SE: How do you keep an increasing amount of data coherent across all of these cores and potentially even across different chips?
Janac: One of the keys is to convert them into one common interconnect format so you can process that in a uniform fashion. In a coherent world, you really need a directory approach rather than a broadcast approach. Those directories have to be made efficient through snoop filters and other things that lower the cost of using coherency. There are a lot of technical details about how to make all of this efficient. ARM basically has pioneered coherency within the compute subsystem. What we’re trying to do is bring cache coherency to the rest of the SoC.
SE: What are you hearing in the market?
Janac: There are two classes of customers. One has a very efficient form of coherency for existing applications in mobility application processors. Then there is another class of customers that has use cases for workloads and they want to make other types of accelerators coherent to the main CPU. Those are primarily applications that have to deal with tremendous amounts of data and very high-bandwidth and low latency processing. This is another class of application. So people want to make video traffic and graphics traffic coherent to the main CPU. What’s interesting here is that for all of these new IoT endpoints, like 60 million new cars, there is a ratio of server blades. In mobility, it’s about 600 to 1. For cars, it may be 40 to 1 or 60 to 1. The growth at the edge of the network also will translate into very large growth in the data center.

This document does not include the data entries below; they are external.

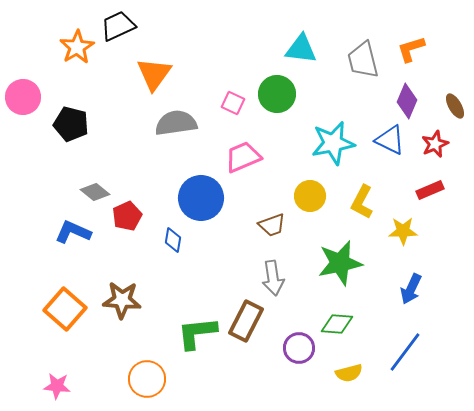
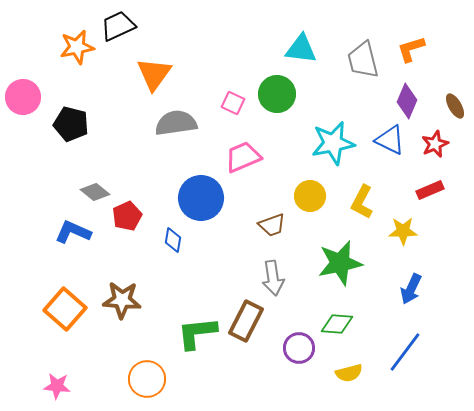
orange star: rotated 20 degrees clockwise
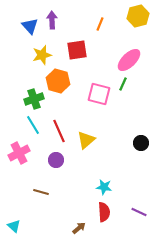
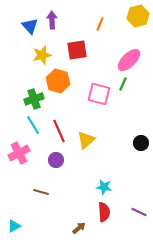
cyan triangle: rotated 48 degrees clockwise
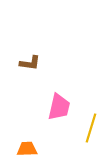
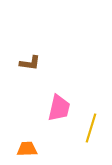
pink trapezoid: moved 1 px down
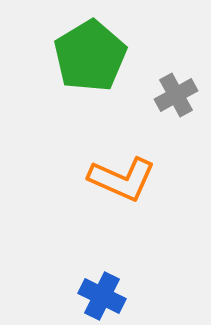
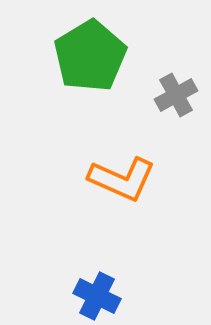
blue cross: moved 5 px left
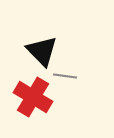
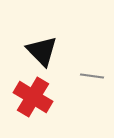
gray line: moved 27 px right
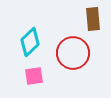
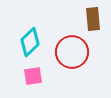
red circle: moved 1 px left, 1 px up
pink square: moved 1 px left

SE: And the edge devices are not just dumb sensors, right?
Janac: No, when endpoints are useful, they’re very complicated and sophisticated. ARM CTO Mike Muller gave a presentation about what it took to make a coffee maker into an IoT device. It was a lot of work. Putting everything into the cloud doesn’t make sense. That means you’re putting everything into the hands of somebody else. So you’re going to see a hierarchy of storage. There will be mini-clouds inside companies behind the firewalls, with certain classes of data going out beyond the firewall.
SE: Does it matter for you if the software defines the hardware?
Janac: Not at all. And we are seeing more and more hardware defined by software use cases.